Like MattP, I was thinking of network communication being involved somewhere, and that introduces a potential safety issue in "Chain of Command", depending on the application.
‎02-14-2013 12:37 PM
AristosQueue wrote:
MattP wrote:
I would personally default to option 1 or 2 ... In my mind, they seem much simpler to test and debug as well, since you remove several of the concurrency considerations.
Let's take a closer look at that statement. I would have figured that having the chain of command would be less complex than a central coordinator. You have N actors needing scheduling, with each one talking only to the one above it and the one below it, compared with N+1 actors all talking to the +1. On the flip side, the latency is longer in chain because a lowest level request has to pass through N-1 layers of approval, as opposed to everyone's request being handled by the central implementor. Not sure which one ends up more complex.
The use case I was thinking of was not having a singular central resource coordinator that handles all resources everywhere, but rather a single resource coordinator per resource (or collection of very similar resources). I also had in mind the type of application where resource requests are relatively sparse (such that the resource coordinator is not constantly inundated with messages - this would be something that would cause me to not use this approach). Scaling it out to N, I completely agree it does not make as much sense as Chain of Command. For smaller or well-constrained values of N, however, I see it giving an implementation advantage.
In the applications I work with, high reliability first, low latency second are the constraints we usually work under.

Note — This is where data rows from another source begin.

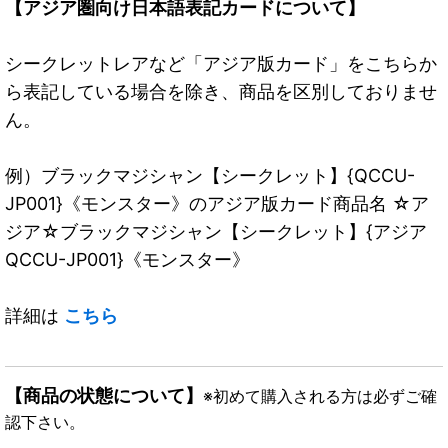
【アジア圏向け日本語表記カードについて】
シークレットレアなど「アジア版カード」をこちらか
ら表記している場合を除き、商品を区別しておりませ
ん。
例）ブラックマジシャン【シークレット】{QCCU-
JP001}《モンスター》のアジア版カード商品名 ☆ア
ジア☆ブラックマジシャン【シークレット】{アジア
QCCU-JP001}《モンスター》
詳細は
こちら
【商品の状態について】
※初めて購入される方は必ずご確
認下さい。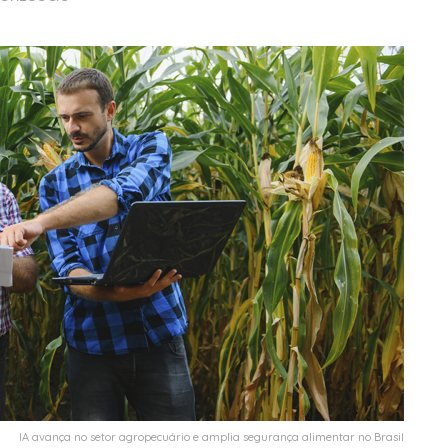
IA avança no setor agropecuário e amplia segurança alimentar no Brasil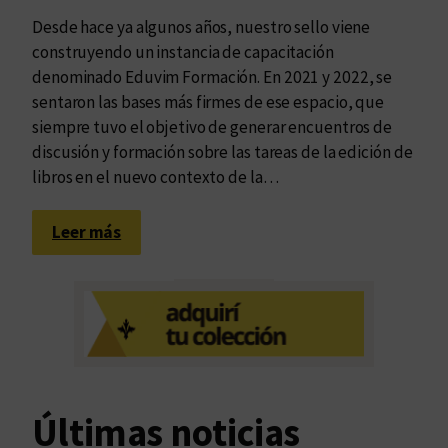
Desde hace ya algunos años, nuestro sello viene
construyendo un instancia de capacitación
denominado Eduvim Formación. En 2021 y 2022, se
sentaron las bases más firmes de ese espacio, que
siempre tuvo el objetivo de generar encuentros de
discusión y formación sobre las tareas de la edición de
libros en el nuevo contexto de la…
:
Leer más
“
C
u
r
a
r
/
Últimas noticias
C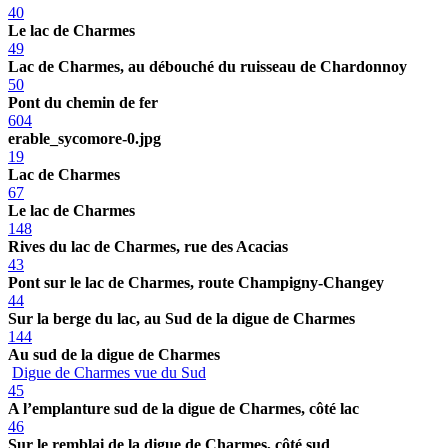
40
Le lac de Charmes
49
Lac de Charmes, au débouché du ruisseau de Chardonnoy
50
Pont du chemin de fer
604
erable_sycomore-0.jpg
19
Lac de Charmes
67
Le lac de Charmes
148
Rives du lac de Charmes, rue des Acacias
43
Pont sur le lac de Charmes, route Champigny-Changey
44
Sur la berge du lac, au Sud de la digue de Charmes
144
Au sud de la digue de Charmes
Digue de Charmes vue du Sud
45
A l’emplanture sud de la digue de Charmes, côté lac
46
Sur le remblai de la digue de Charmes, côté sud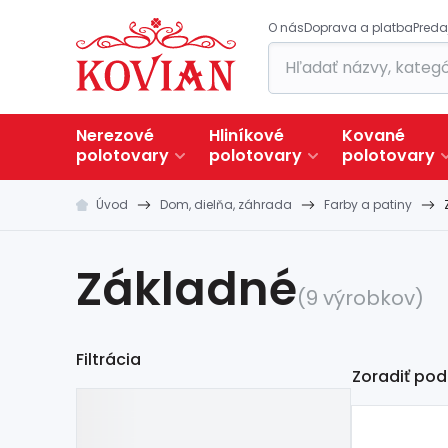
O nás
Doprava a platba
Preda
Nerezové
Hliníkové
Kované
polotovary
polotovary
polotovary
Úvod
Dom, dielňa, záhrada
Farby a patiny
Základné
(9 výrobkov)
Filtrácia
Zoradiť pod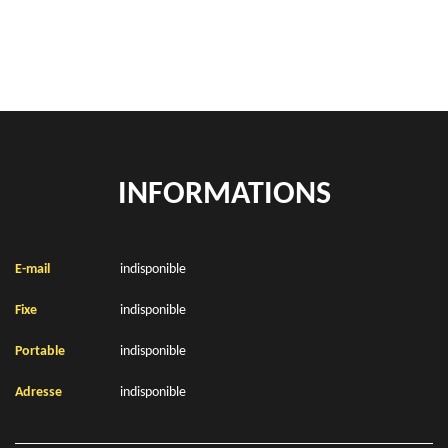
Location de bennes à gravats Saint Josse 62170
INFORMATIONS
E-mail
indisponible
Fixe
indisponible
Portable
indisponible
Adresse
indisponible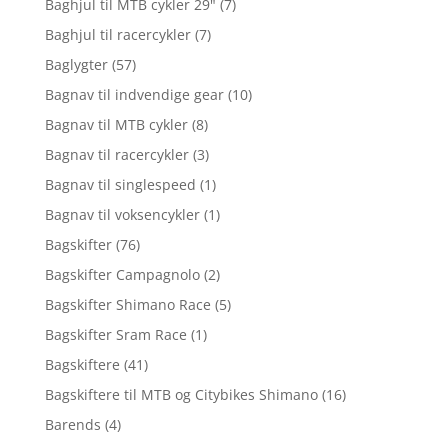
Baghjul til MTB cykler 29"
(7)
Baghjul til racercykler
(7)
Baglygter
(57)
Bagnav til indvendige gear
(10)
Bagnav til MTB cykler
(8)
Bagnav til racercykler
(3)
Bagnav til singlespeed
(1)
Bagnav til voksencykler
(1)
Bagskifter
(76)
Bagskifter Campagnolo
(2)
Bagskifter Shimano Race
(5)
Bagskifter Sram Race
(1)
Bagskiftere
(41)
Bagskiftere til MTB og Citybikes Shimano
(16)
Barends
(4)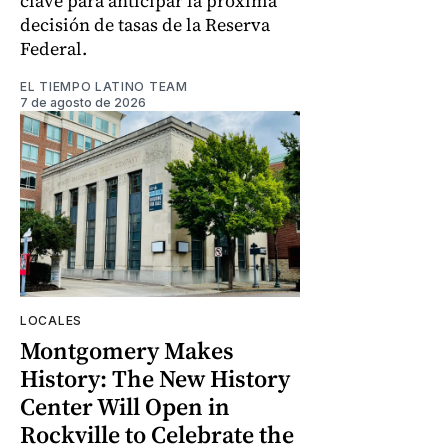
clave para anticipar la próxima
decisión de tasas de la Reserva
Federal.
EL TIEMPO LATINO TEAM
7 de agosto de 2026
LOCALES
Montgomery Makes
History: The New History
Center Will Open in
Rockville to Celebrate the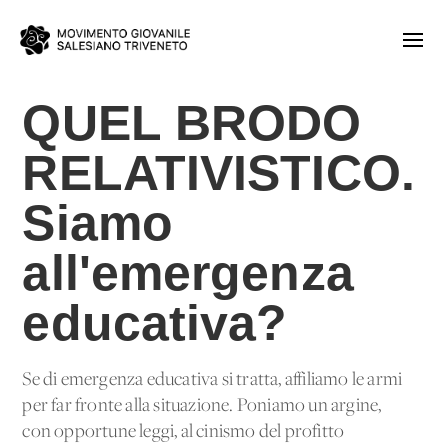
QUEL BRODO
RELATIVISTICO.
Siamo
all'emergenza
educativa?
Se di emergenza educativa si tratta, affiliamo le armi
per far fronte alla situazione. Poniamo un argine,
con opportune leggi, al cinismo del profitto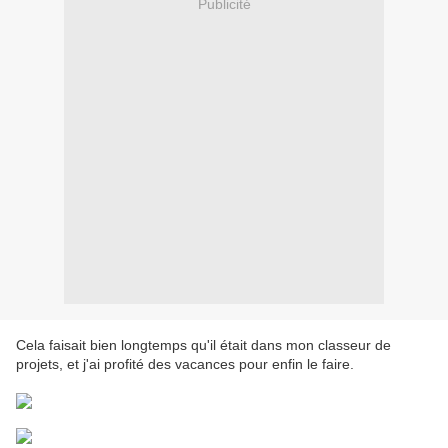
Publicité
Cela faisait bien longtemps qu'il était dans mon classeur de
projets, et j'ai profité des vacances pour enfin le faire.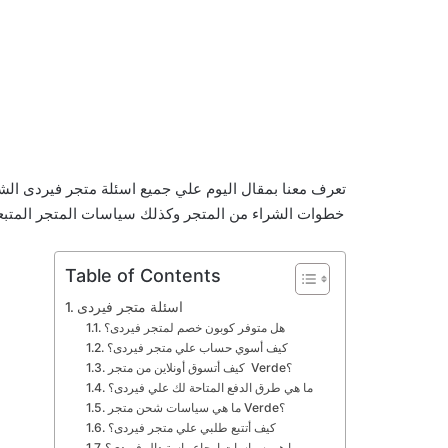
تعرف معنا بمقال اليوم علي جميع اسئلة متجر فيردى الش
خطوات الشراء من المتجر وكذلك سياسات المتجر المتبعه 
Table of Contents
اسئلة متجر فيردى
هل متوفر كوبون خصم لمتجر فيردى؟
كيف أسوي حساب علي متجر فيردى؟
كيف أتسوق أونلاين من متجر Verde؟
ما هي طرق الدفع المتاحة لك علي فيردى؟
ما هي سياسات شحن متجر Verde؟
كيف أتتبع طلبي علي متجر فيردى؟
ما هي سياسات ارجاع واستبدال فيردى؟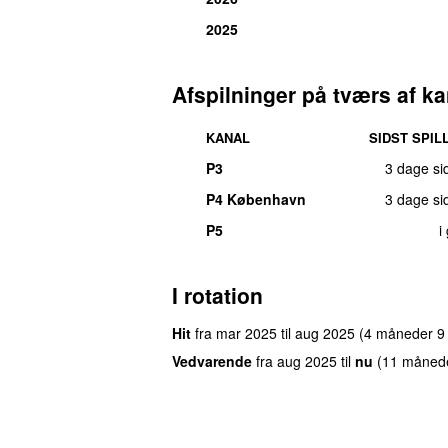
2025
Afspilninger på tværs af ka
KANAL
SIDST SPIL
P3
3 dage si
P4 København
3 dage si
P5
i
I rotation
Hit
fra
mar 2025
til
aug 2025
(4 måneder 9
Vedvarende
fra
aug 2025
til
nu
(11 måned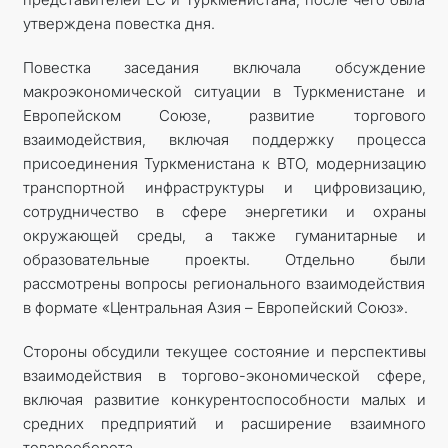
утверждена повестка дня.
Повестка заседания включала обсуждение
макроэкономической ситуации в Туркменистане и
Европейском Союзе, развитие торгового
взаимодействия, включая поддержку процесса
присоединения Туркменистана к ВТО, модернизацию
транспортной инфраструктуры и цифровизацию,
сотрудничество в сфере энергетики и охраны
окружающей среды, а также гуманитарные и
образовательные проекты. Отдельно были
рассмотрены вопросы регионального взаимодействия
в формате «Центральная Азия – Европейский Союз».
Стороны обсудили текущее состояние и перспективы
взаимодействия в торгово-экономической сфере,
включая развитие конкурентоспособности малых и
средних предприятий и расширение взаимного
товарооборота.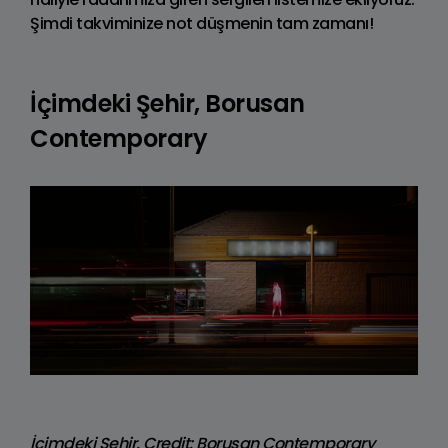
Şimdi takviminize not düşmenin tam zamanı!
İçimdeki Şehir, Borusan
Contemporary
İçimdeki Şehir. Credit: Borusan Contemporary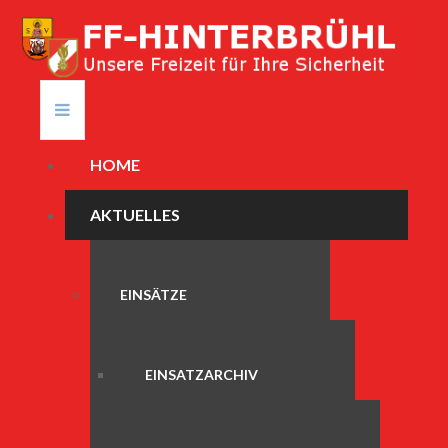
HOME
AKTUELLES
EINSÄTZE
EINSATZARCHIV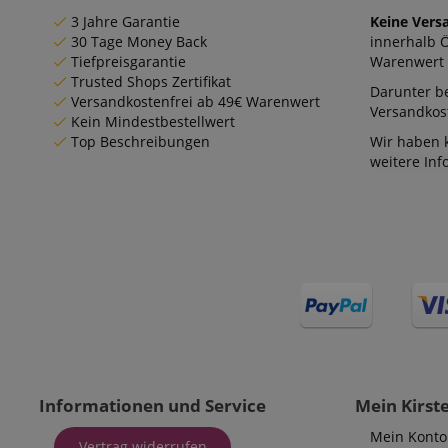
3 Jahre Garantie
Keine Vers
30 Tage Money Back
innerhalb 
Tiefpreisgarantie
Warenwert 
Trusted Shops Zertifikat
Darunter be
Versandkostenfrei ab 49€ Warenwert
Versandkost
Kein Mindestbestellwert
Top Beschreibungen
Wir haben 
weitere In
Informationen und Service
Mein Kirst
Mein Konto
Vertrag widerrufen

I also see it being relatively easier with a central implementor to get a debug view of which items are trying to get access to a resource at a given moment in time, which is something I like having as an indication of system health. Sure, it could be done with any of the other systems, but implementation seems most straightforward with this approach.
‎02-14-2013 03:15 PM
drjdpowell wrote:
The general pattern I applied was to identify all the "things" involved and assign a dedicated actor to each one. Two robots, one conveyor and one wall equals four actors. And only one "thing" per actor, so a central repository of multiple resources would, if used, have to be an additional actor.
I added this as a new pattern in my original post (#7). I like the idea for some things, like use of DAQ channels. How do you establish an "actor" for driving across a floor where empty space is the resource? Is there an actor for every tile square?
‎02-14-2013 04:00 PM
AristosQueue wrote:
How do you establish an "actor" for driving across a floor where empty space is the resource? Is there an actor for every tile square?
Well, one has to make judgements about what a counts as an independent thing, applying your #8 strategy in some cases.
‎02-14-2013 04:10 PM
AristosQueue wrote:
drjdpowell wrote:
The general pattern I applied was to identify all the "things" involved and assign a dedicated actor to each one. Two robots, one conveyor and one wall equals four actors. And only one "thing" per actor, so a central repository of multiple resources would, if used, have to be an additional actor.
I added this as a new pattern in my original post (#7). I like the idea for some things, like use of DAQ channels. How do you establish an "actor" for driving across a floor where empty space is the resource? Is there an actor for every tile square?
Maybe the air traffic control method could work in a literal sense. Actors file their movement intentions, air (floor) traffic control replies with amendments, assuming that this controller is aware of the grid of resources (floor tiles). Some notion of impending collision detection (is ref locked, is space full, etc) when moving to next 'unit' as well.